__Consegna__:
Nel testo su Mihajlovic, quale frase di Vasco Rossi dice di usare il tecnico?

━━━━━ Testo del documento ━━━━━

LA MALATTIA – “Sono stati quattro mesi tosti, ero in una stanza d’ospedale da solo. Il mio desiderio era prendere una boccata d’aria e non lo potevo fare. Queste malattie non puoi vincerle solo col coraggio, servono cure. Ma voglio dire a tutti quelli che sono malati, di leucemia e altre malattie gravi – ha aggiunto Mihajlovic – che non si non si deve avere paura nel piangere e nel soffrire. L’unica cosa che non devono perdere mai è la voglia di vivere. E’ una malattia bastarda, ci vuole molta pazienza. Bisogna avere dei piccoli obiettivi, ed essere concentrati su questi. Non si deve mai perdere la voglia di lottare e vivere. Se ci credi, dopo arriva il sole”. “Bisogna essere forti di testa, la devi trovare dentro, attraverso le persone che vuoi bene. La paura c’è, ma è quella che ti fa rigare dritto. Adesso mi godo ogni minuto della giornata, tutto quello che prima percepivo come normale, ora lo vedo in altra maniera”, ha continuato il tecnico.

LE CANZONI – “Mia moglie sui social ha recentemente postato una foto con una citazione del mio amico Eros Ramazzotti, ‘Più bella cosa non c’è’. Io uso una frase di Vasco Rossi: io sono ancora qua. E sarò sempre qua” ha dichiarato Mihajlovic. “Non mollerò niente, andrò avanti per la mia strada, con forza, cercando di essere più presente possibile”, ha spiegato il tecnico. “Questo mi fa sentire vivo. Ma so che non posso andare oltre le mie possibilità. Spesso ho ragionato con il cuore, ora devo ragionare più con testa. Ma – ha assicurato – sarò più presente rispetto a questi ultimi quattro mesi e sono sicuro che riuscirò a rimettere le cose a posto”.

━━━━━ Raccolta dati ━━━━━

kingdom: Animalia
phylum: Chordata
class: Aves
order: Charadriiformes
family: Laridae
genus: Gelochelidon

━━━━━
━━━━━ Raccolta dati ━━━━━

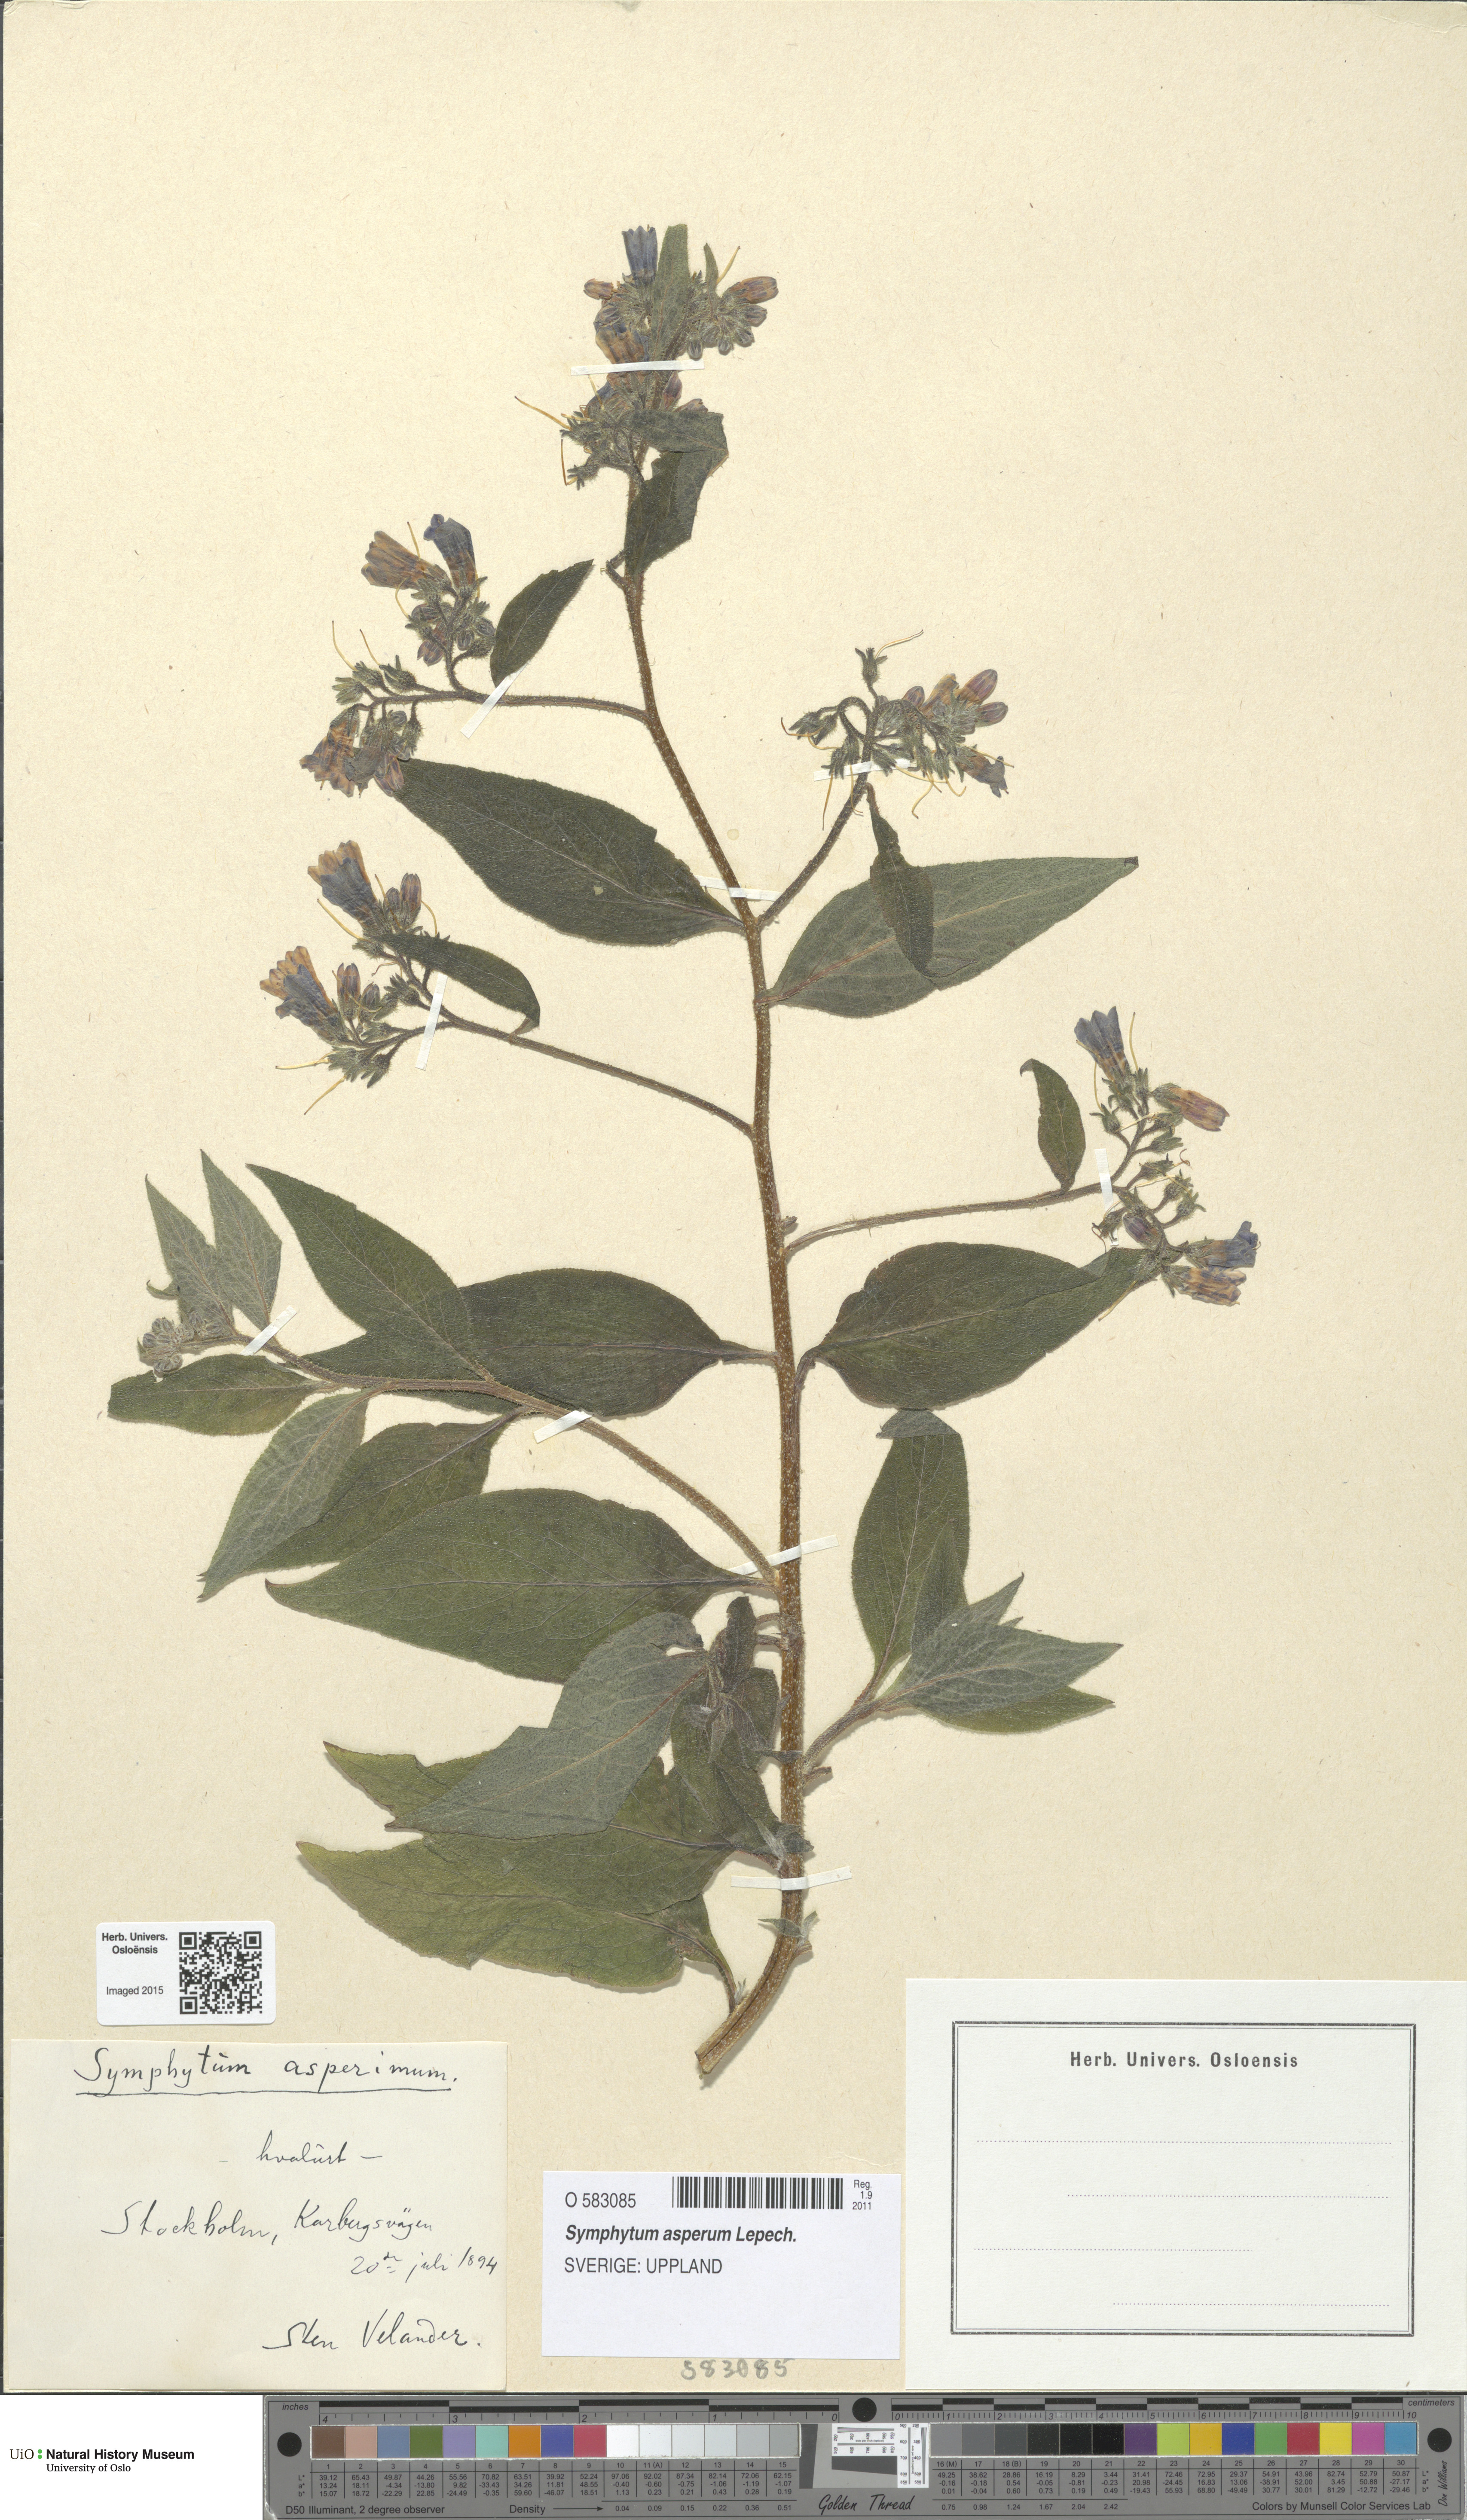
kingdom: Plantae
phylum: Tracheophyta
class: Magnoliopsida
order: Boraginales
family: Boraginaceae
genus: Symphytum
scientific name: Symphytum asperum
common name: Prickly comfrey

━━━━━

__Soluzione scritta__:
La frase «io sono ancora qua».